Chomsky has also said that not enough is known about human nature to point to any political conclusions.

In a review of Steven Pinker's book The Blank Slate, which draws partially on evolutionary psychology, Louis Menand wrote:

In general, the views that Pinker derives from 'the new sciences of human nature' are mainstream Clinton-era views: incarceration is regrettable but necessary; sexism is unacceptable, but men and women will always have different attitudes toward sex; dialogue is preferable to threats of force in defusing ethnic and nationalist conflicts; most group stereotypes are roughly correct, but we should never judge an individual by group stereotypes; rectitude is all very well, but 'noble guys tend to finish last'; and so on.

Evolutionary psychologist Glenn Wilson argues that "promoting recognition of the true power and role of instincts is not the same as advocating the total abandonment of social restraint". Left-wing philosopher Peter Singer in his book A Darwinian Left has argued that the view of human nature provided by evolution is compatible with and should be incorporated into the ideological framework of the Left.

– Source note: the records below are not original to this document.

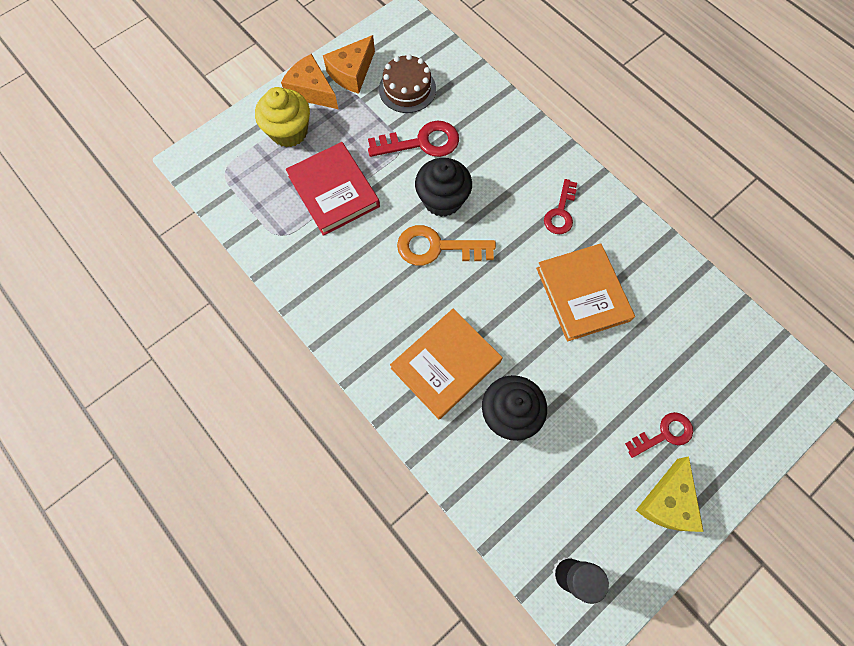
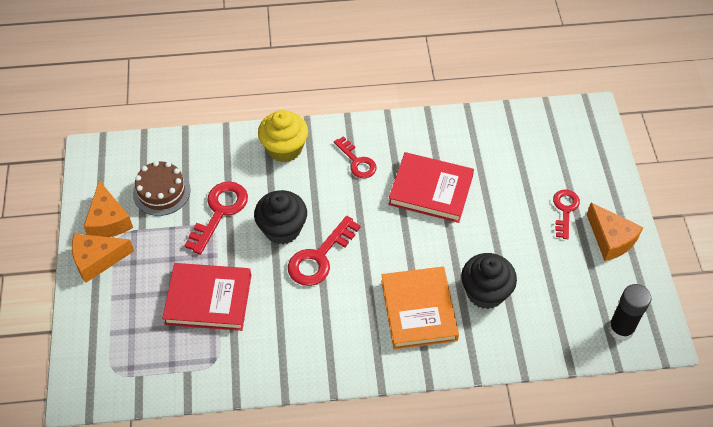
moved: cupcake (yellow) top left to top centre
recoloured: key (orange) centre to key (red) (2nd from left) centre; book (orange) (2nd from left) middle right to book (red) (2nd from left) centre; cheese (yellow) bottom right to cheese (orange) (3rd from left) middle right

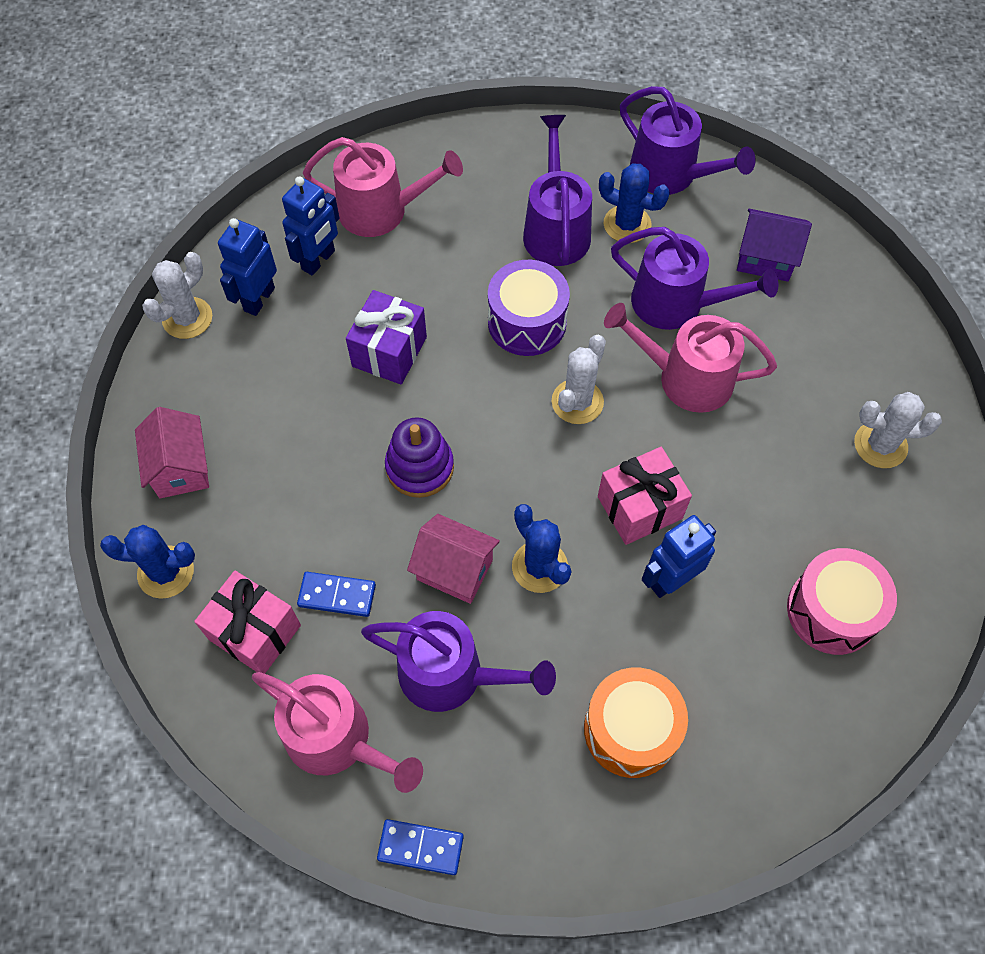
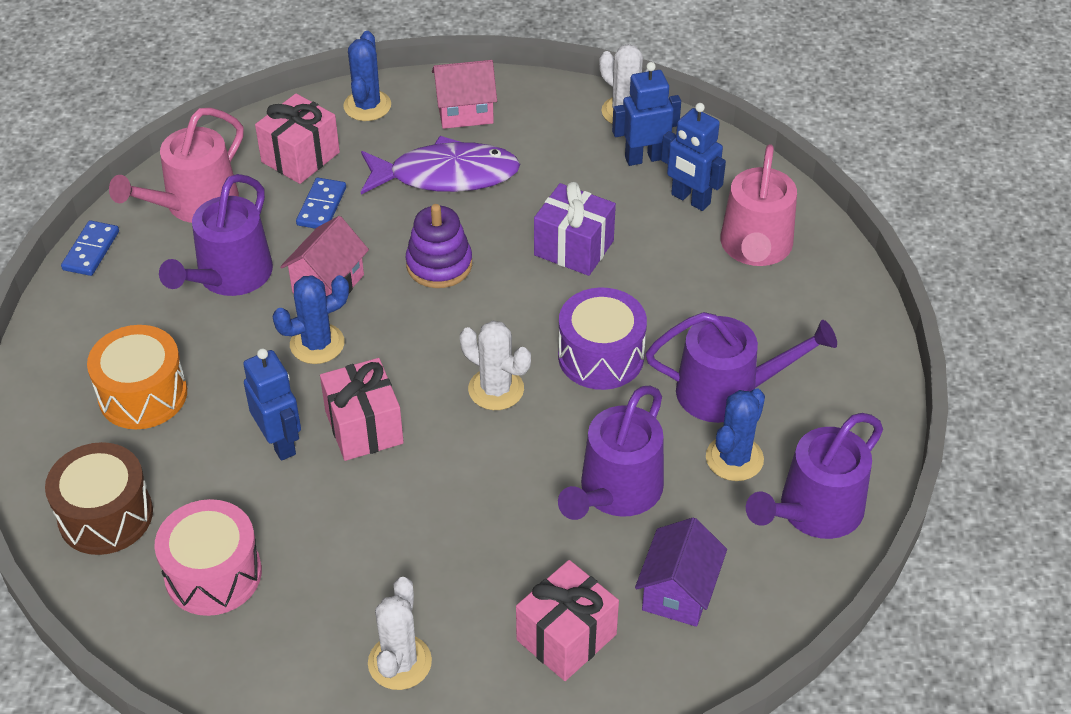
removed: watering can (pink) (3rd from left) middle right
added: drum (brown) bottom left; fish (purple) top centre; gift (pink) (3rd from left) bottom centre
turned: robot (blue) (1st from left in the first image) top left = top centre 45 degrees counterclockwise

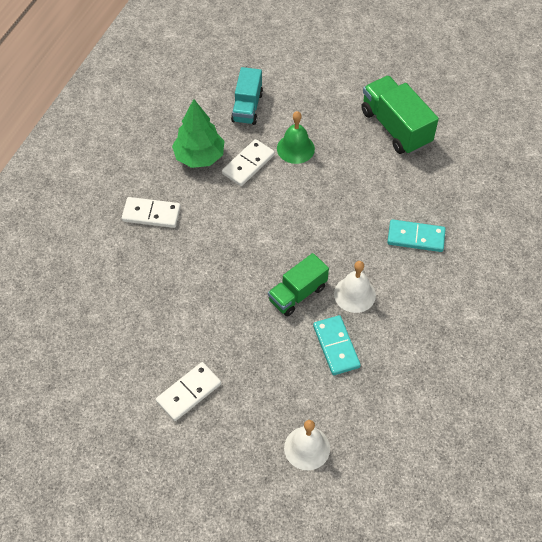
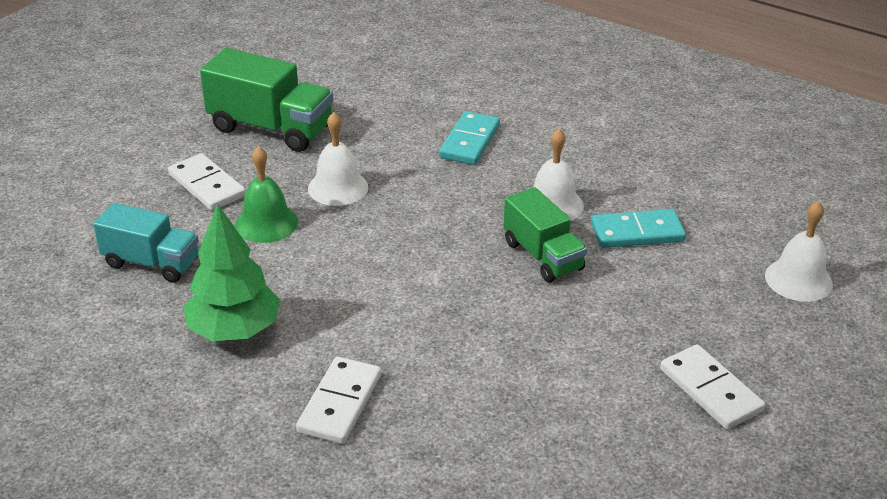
added: bell (white) (1st from left) top centre
moved: domino (white) (3rd from left in the first image) top centre to domino (white) (1st from left) middle left
turned: truck (green) (2nd from left in the first image) top right = top left 135 degrees counterclockwise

Researchers conducted a 2007 study investigating the views of a sample of 168 United States PhD psychology students. The authors concluded that those who self-identified as adaptationists were much less conservative than the general population average. They also found no differences compared to non-adaptationist students and found non-adaptationists to express a preference for less strict and quantitative scientific methodology than adaptationists. A 2012 study found that evolutionary anthropology students were largely of a left-liberal political stance and differed little in political opinions from those of other psychology students.